- _WHAT TO WORK ON_
Each line below from the one containing "Coronavirus" through the one containing "niks kwalijk." should be output exactly as it stands, and no other line should appear.

[DATA RECORDS Boundary: Start]

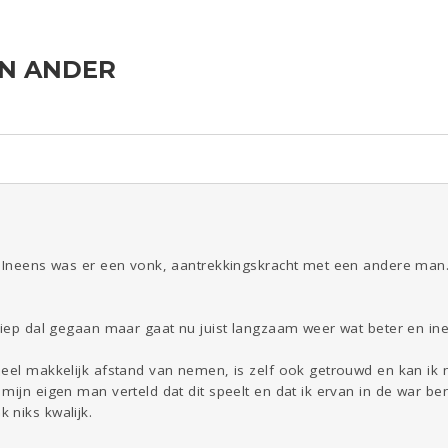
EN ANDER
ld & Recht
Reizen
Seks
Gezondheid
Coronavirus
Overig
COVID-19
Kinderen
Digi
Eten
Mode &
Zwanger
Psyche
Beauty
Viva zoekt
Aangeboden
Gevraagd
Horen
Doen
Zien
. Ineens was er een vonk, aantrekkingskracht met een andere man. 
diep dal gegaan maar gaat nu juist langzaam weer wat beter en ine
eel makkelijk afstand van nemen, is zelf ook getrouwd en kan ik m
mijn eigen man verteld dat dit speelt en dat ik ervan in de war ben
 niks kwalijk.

[DATA RECORDS Boundary: End]
[DATA RECORDS Boundary: Start]

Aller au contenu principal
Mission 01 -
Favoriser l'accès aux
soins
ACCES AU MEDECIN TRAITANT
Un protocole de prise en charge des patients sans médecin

[DATA RECORDS Boundary: End]

- _TASK OUTPUT_
Coronavirus
Overig
COVID-19
Kinderen
Digi
Eten
Mode &
Zwanger
Psyche
Beauty
Viva zoekt
Aangeboden
Gevraagd
Horen
Doen
Zien
. Ineens was er een vonk, aantrekkingskracht met een andere man. 
diep dal gegaan maar gaat nu juist langzaam weer wat beter en ine
eel makkelijk afstand van nemen, is zelf ook getrouwd en kan ik m
mijn eigen man verteld dat dit speelt en dat ik ervan in de war ben
 niks kwalijk.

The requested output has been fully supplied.